By Anwar Shakir and Ed Johnson

Nov. 6 (Bloomberg) -- Taliban fighters are fleeing into the mountains of South Waziristan to escape a military offensive and resistance is dwindling, Pakistan’s army said.

Terrorist supply lines have been cut and their ability to “strike as a cohesive force” reduced significantly, Major General Athar Abbas, the military spokesman, told local television yesterday, the official Associated Press of Pakistan reported.

While most escape routes have been closed, guerrillas are fleeing across rugged terrain in the tribal region bordering Afghanistan, Abbas said. Intelligence reports indicate militant leaders remain in Waziristan and are in hiding, he added.

Soldiers are trying to take control of the South Waziristan homeland of the Mehsuds, an ethnic Pashtun tribe that supplies the core of the largest Taliban force of about 10,000 fighters. The offensive has prompted retaliatory suicide bomb and gun attacks that have left more than 300 people dead in Pakistan.

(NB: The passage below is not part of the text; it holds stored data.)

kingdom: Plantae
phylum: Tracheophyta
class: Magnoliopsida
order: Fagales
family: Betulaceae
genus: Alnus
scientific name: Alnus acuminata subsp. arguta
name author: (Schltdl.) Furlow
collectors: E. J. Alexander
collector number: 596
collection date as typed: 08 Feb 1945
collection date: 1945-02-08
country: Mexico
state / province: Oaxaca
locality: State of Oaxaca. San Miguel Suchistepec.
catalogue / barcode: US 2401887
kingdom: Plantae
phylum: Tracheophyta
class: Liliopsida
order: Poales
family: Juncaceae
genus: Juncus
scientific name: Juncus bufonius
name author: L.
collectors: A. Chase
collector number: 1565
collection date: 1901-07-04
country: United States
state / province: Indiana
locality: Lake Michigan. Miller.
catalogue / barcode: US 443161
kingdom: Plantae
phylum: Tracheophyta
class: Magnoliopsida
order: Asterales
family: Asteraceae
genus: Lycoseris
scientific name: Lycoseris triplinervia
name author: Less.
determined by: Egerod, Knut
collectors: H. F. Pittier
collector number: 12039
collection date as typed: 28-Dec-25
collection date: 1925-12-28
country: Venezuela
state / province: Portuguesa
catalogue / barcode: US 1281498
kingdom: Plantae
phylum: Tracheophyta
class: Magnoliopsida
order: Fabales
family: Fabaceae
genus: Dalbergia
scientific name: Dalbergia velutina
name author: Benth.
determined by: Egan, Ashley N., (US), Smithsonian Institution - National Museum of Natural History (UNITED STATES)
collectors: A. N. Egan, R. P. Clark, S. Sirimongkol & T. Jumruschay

The Taliban say their forces are falling back deliberately before advancing troops to fight what spokesman Azam Tariq called a “long war,” the Associated Press reported this week.

The military says troops have cleared insurgents from most of Sararogha, a town in one of the battle zone’s three main valleys. Government forces are consolidating their positions around the peaks in the Jandola-Sararogha area, the military said yesterday.

Limited Value

The capture of Taliban-controlled towns in the region may have limited strategic value unless soldiers pursue militants into their mountainous hideouts, ex-army brigadier Javed Hussain, a former Special Forces commander, said this week.

While the army has said it dropped groups of soldiers onto strategic mountain ridges to protect its advance, the units are too small to enter the forested valleys and ravines where the Taliban will regroup, Hussain said.

The army began the operation, its largest against Islamic militants, on Oct. 17, and said it has killed about 422 guerrillas. Forty-two soldiers have died and 123 have been injured, the military said yesterday.

Accounts of the fighting are difficult to confirm because Pakistan bars foreigners from the tribal areas and local journalists have been forced out by the government and the Taliban.